As never before, incalculable efforts, resources and police methods of recruitment, blackmail, propaganda and psychological influence were directed at a sector of the intelligentsia. [They had been] pigeon-holed by the strategists of the special services under the term “non-Communist or anti-Soviet left”, [who were] also joined by some who repented their support for the Soviet ideal in the first half of the century, among whom was George Orwell.
Michael Warner, a CIA historian, wrote that the strategy of conquering that left was “the foundation of the Agency’s political operations over the next two decades,” cites English researcher Frances Stonor Saunders in her book The CIA and the Cultural Cold War.
The researcher points out that after Orwell’s death in 1950, the CIA, through its cultural front, negotiated with the writer’s widow the making of an animated film based on Animal Farm. [It was] considered the most ambitious project of its kind to that time.
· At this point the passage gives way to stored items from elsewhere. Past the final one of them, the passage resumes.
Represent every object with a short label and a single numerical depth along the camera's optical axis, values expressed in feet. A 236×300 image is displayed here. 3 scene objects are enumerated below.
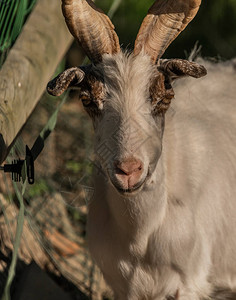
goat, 24.25
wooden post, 24.73
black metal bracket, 25.40
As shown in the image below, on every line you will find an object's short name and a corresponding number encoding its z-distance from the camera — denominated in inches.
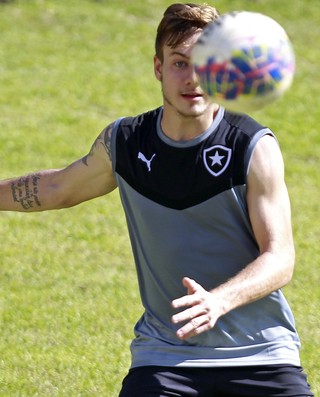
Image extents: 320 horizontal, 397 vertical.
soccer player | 397.4
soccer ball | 365.1
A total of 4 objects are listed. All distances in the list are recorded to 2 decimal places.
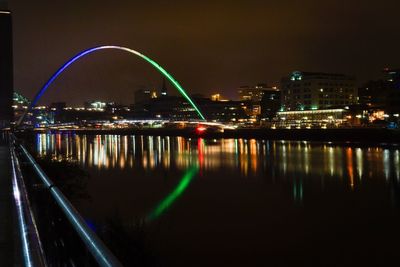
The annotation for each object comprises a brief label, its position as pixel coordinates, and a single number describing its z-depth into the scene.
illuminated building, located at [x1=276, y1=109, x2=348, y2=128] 67.24
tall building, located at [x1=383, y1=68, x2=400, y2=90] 59.43
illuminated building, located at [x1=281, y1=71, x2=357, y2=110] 85.12
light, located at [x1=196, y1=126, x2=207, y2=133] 77.82
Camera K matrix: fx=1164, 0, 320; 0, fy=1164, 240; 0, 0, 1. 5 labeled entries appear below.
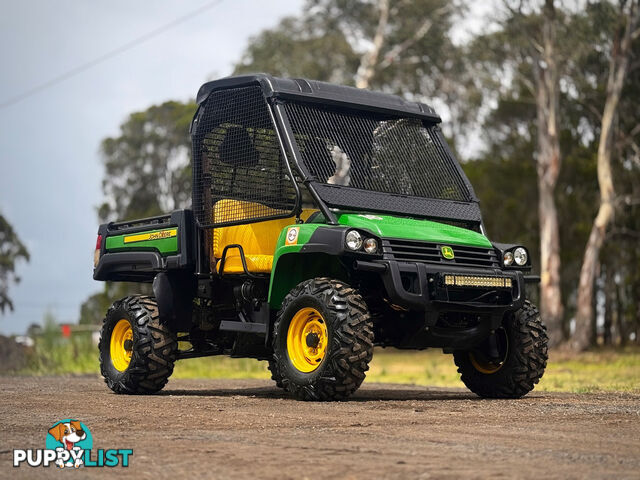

More than 100,000 handmade illustrations were used for the animated film. Censorship of the original text was exercised, attacking characters [which he had] depicted as pigs, identified as the English and German bureaucracies and governments, which were removed from the final script to highlight anti-Soviet references.
Something similar happened with the film that was made about the other novel, 1984, in which all criticism of capitalist states was blurred. This turned the work into a notorious anti-communist manifesto, paid for with $100,000 dollars from the U.S. government.
Many years later, with the fall of the Berlin Wall in 1989 and the subsequent dissolution of the USSR, the supposed end of history was proclaimed with the victory of the world capitalist system with the United States at its head.
This was the context in which the foundations were laid for the concept of maximum surveillance by the wave of the revolution in new communications and information technologies. This has had a greater impact than ever before on the history of human development in all spheres of society.
The “Big Brother” of Orwellian fiction was established in the new millennium in the virtual world of the Internet. There, the not-so-virtual creeds, yearnings, hopes and information of millions of inhabitants pass. But, unlike the literary image, this new system is built and generalized on programs of artificial intelligence and cutting-edge technology to manipulate society with lies, with media names like “post-truth,” “soft power,” “color revolutions,” “asymmetric wars,” “fake news,” and other concepts.
These doctrines come from the chain production of the centers of the U.S. National Security Agency. They are dedicated to electronic snooping on the secrets of friends and enemies around the globe. [This is done] at the command of the Pentagon and the intelligence community of powerful countries. There, an army of thousands of efficient servants of an empire that seemed destined to surpass by far the ideas of the controversial and censored creator of 1984.